→ **What is required**:
Which lines in the rows below contain the word "Aggravated", matching case exactly? Report each such line in full.
Source records START
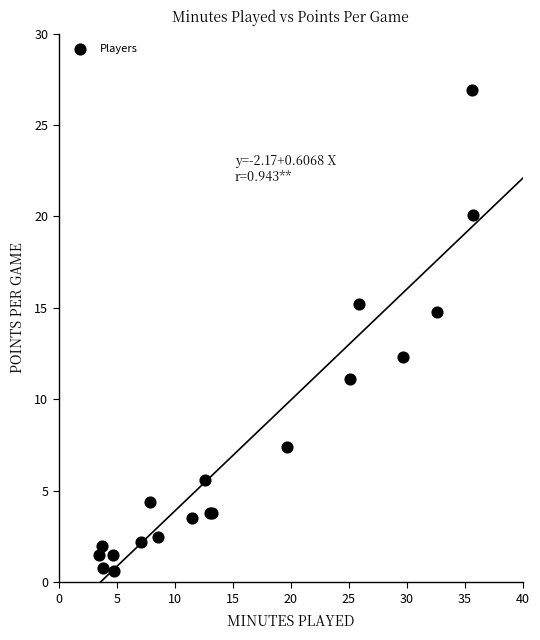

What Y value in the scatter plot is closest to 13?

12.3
Source records END
Source records START
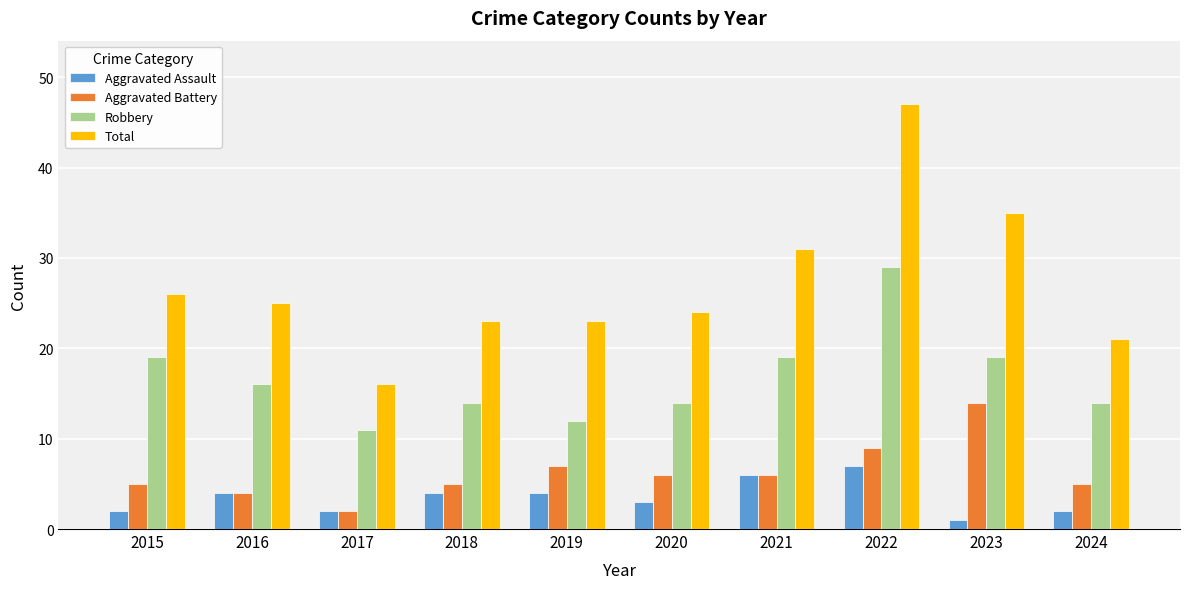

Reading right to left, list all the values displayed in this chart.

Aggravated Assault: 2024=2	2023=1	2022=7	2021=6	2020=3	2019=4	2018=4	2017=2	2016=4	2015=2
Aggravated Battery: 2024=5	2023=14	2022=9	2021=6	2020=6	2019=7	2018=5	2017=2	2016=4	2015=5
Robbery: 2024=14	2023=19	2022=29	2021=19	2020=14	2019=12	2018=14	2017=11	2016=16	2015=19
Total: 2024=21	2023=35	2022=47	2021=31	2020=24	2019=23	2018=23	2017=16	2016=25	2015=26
Source records END
→ **Answer**:
Aggravated Assault: 2024=2	2023=1	2022=7	2021=6	2020=3	2019=4	2018=4	2017=2	2016=4	2015=2
Aggravated Battery: 2024=5	2023=14	2022=9	2021=6	2020=6	2019=7	2018=5	2017=2	2016=4	2015=5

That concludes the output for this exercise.